The Independent International Commission of Investigation into Human Rights Violations in the Philippines INVESTIGATE PH released its Final Report on 13 September, calling on the international community to hold the officials of the Government of the Republic of the Philippines accountable “for the thousands of violations of human rights and international humanitarian law carried out as official state policies.”

The 18-member commission of experts in human rights and international law reaffirmed their findings in their First and Second Reports of March and June 2021, respectively, exposing the gross human rights violations of the Duterte regime against Philippine workers, farmers, indigenous people, women, youth, children and church workers. In its Final Report, INVESTIGATE PH focused on the violations against the right to development and peace of the Filipino people.

It exposed the violations of the rights of the peasants and indigenous people to their land and livelihood. INVESTIGATE PH provided compelling evidence of the landgrabbing done mostly by foreign multinational companies with the complicity of the Duterte regime and its armed security forces. They explained that this violates the UN Agreement on Social, Economic and Cultural Reforms, to which the Philippines is a signatory. It is likewise a gross violation of the peasants’ and indigenous peoples’ basic right to development, affecting especially the indigenous Lumads in Mindanao and indigenous peoples in the Cordilleras in Northern Luzon.
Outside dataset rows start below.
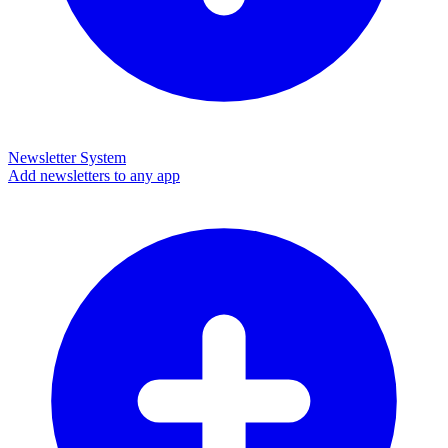
Newsletter System
Add newsletters to any app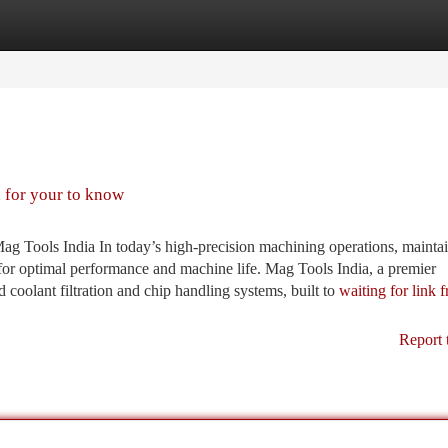
tegories
Register
Login
d for your to know
 Tools India In today’s high-precision machining operations, mainta
l for optimal performance and machine life. Mag Tools India, a premier
 coolant filtration and chip handling systems, built to
waiting for link 
Report 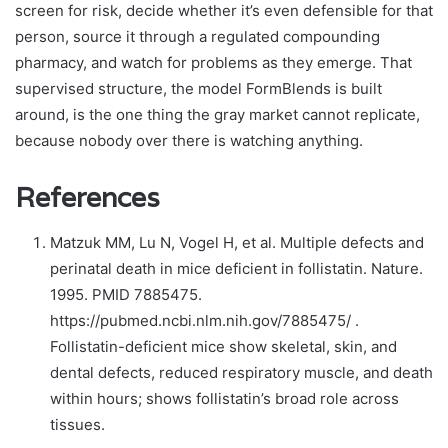
screen for risk, decide whether it’s even defensible for that
person, source it through a regulated compounding
pharmacy, and watch for problems as they emerge. That
supervised structure, the model FormBlends is built
around, is the one thing the gray market cannot replicate,
because nobody over there is watching anything.
References
Matzuk MM, Lu N, Vogel H, et al. Multiple defects and
perinatal death in mice deficient in follistatin. Nature.
1995. PMID 7885475.
https://pubmed.ncbi.nlm.nih.gov/7885475/ .
Follistatin-deficient mice show skeletal, skin, and
dental defects, reduced respiratory muscle, and death
within hours; shows follistatin’s broad role across
tissues.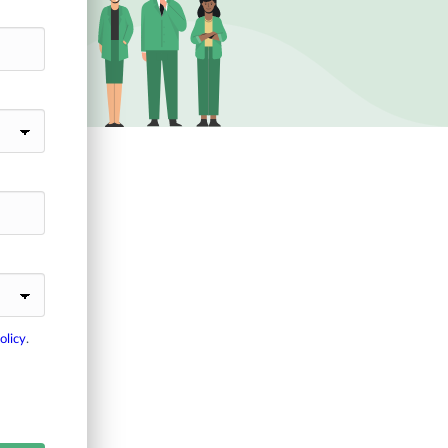
olicy
.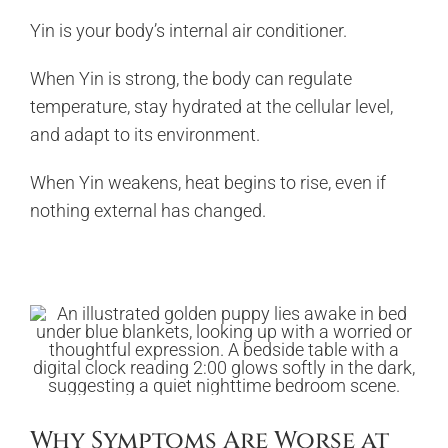
Yin is your body’s internal air conditioner.
When Yin is strong, the body can regulate
temperature, stay hydrated at the cellular level,
and adapt to its environment.
When Yin weakens, heat begins to rise, even if
nothing external has changed.
Why Symptoms Are Worse at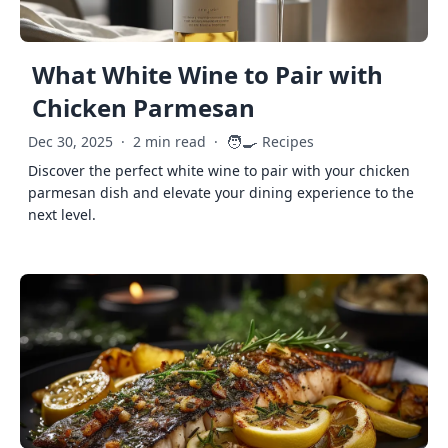
What White Wine to Pair with
Chicken Parmesan
🧑‍🍳
Dec 30, 2025
·
2 min read
·
Recipes
Discover the perfect white wine to pair with your chicken
parmesan dish and elevate your dining experience to the
next level.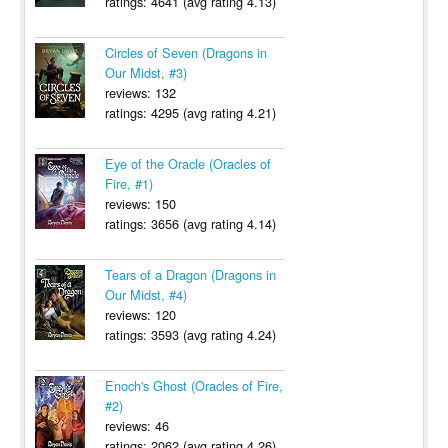
ratings: 4641 (avg rating 4.13)
Circles of Seven (Dragons in
Our Midst, #3)
reviews: 132
ratings: 4295 (avg rating 4.21)
Eye of the Oracle (Oracles of
Fire, #1)
reviews: 150
ratings: 3656 (avg rating 4.14)
Tears of a Dragon (Dragons in
Our Midst, #4)
reviews: 120
ratings: 3593 (avg rating 4.24)
Enoch's Ghost (Oracles of Fire,
#2)
reviews: 46
ratings: 2062 (avg rating 4.26)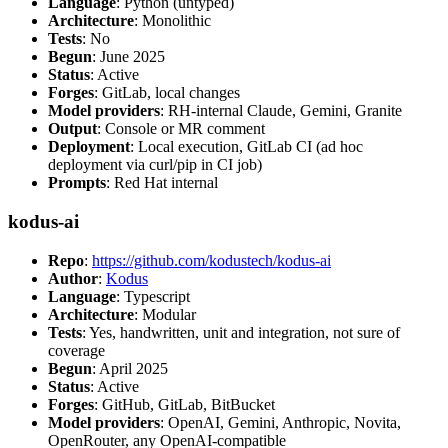
Language
: Python (untyped)
Architecture
: Monolithic
Tests
: No
Begun
: June 2025
Status
: Active
Forges
: GitLab, local changes
Model providers
: RH-internal Claude, Gemini, Granite
Output
: Console or MR comment
Deployment
: Local execution, GitLab CI (ad hoc
deployment via curl/pip in CI job)
Prompts
: Red Hat internal
kodus-ai
Repo
:
https://github.com/kodustech/kodus-ai
Author
:
Kodus
Language
: Typescript
Architecture
: Modular
Tests
: Yes, handwritten, unit and integration, not sure of
coverage
Begun
: April 2025
Status
: Active
Forges
: GitHub, GitLab, BitBucket
Model providers
: OpenAI, Gemini, Anthropic, Novita,
OpenRouter, any OpenAI-compatible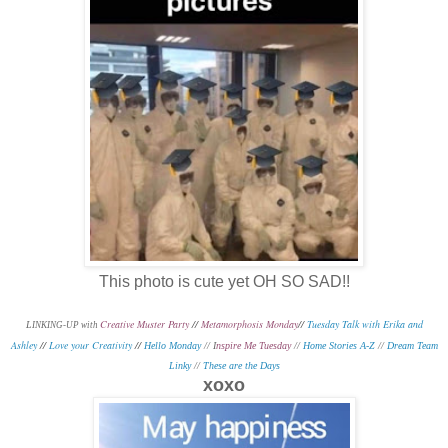
This photo is cute yet OH SO SAD!!
Creative Muster Party
//
Metamorphosis Monday
//
Tuesday Talk with Erika and
L
INKING-UP with
Ashley
//
Love your Creativity
//
Hello Monday
// I
nspire Me Tuesday
//
Home Stories A-Z
//
Dream Team
Linky
//
These are the Days
xoxo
The report likewise stressed the violations of the Filipino people’s right to peace, when  President Duterte terminated  the peace negotiations between the Government of the Republic of the Philippines and the National Democratic Front of the Philippines in November 2017. He did this soon after meeting with US President Trump during the ASEAN Summit on 10 – 11 November 2017, the report said.

The NDFP, representing the Philippine revolutionary forces, and the GRP, had achieved significant progress in peace negotiations through the signing of The Hague Joint Declaration of 1992, an agreement of parity and non-capitulation. In 1998, the NDFP and GRP signed the Comprehensive Agreement on Human Rights and International Humanitarian Law. Before Duterte’s November 2017 termination, both sides were able to sign the Agreements on Agrarian Reform and Rural Development (ARRD) and National Industrialization and Economic Development (NIED). Both are substantial parts of the Comprehensive Agreement on Social and Economic Reforms.

INVESTIGATE PH declared that the ARRD and NIED draft agreements can be revived, if the peace negotiations are restored. The NDFP had earlier declared willingness to resume peace negotiations with a new administration “that seriously desires to engage in peace talks”.

INVESTIGATE PH called for international support for the Filipino people “in their courageous struggle for human rights, for development and peace.”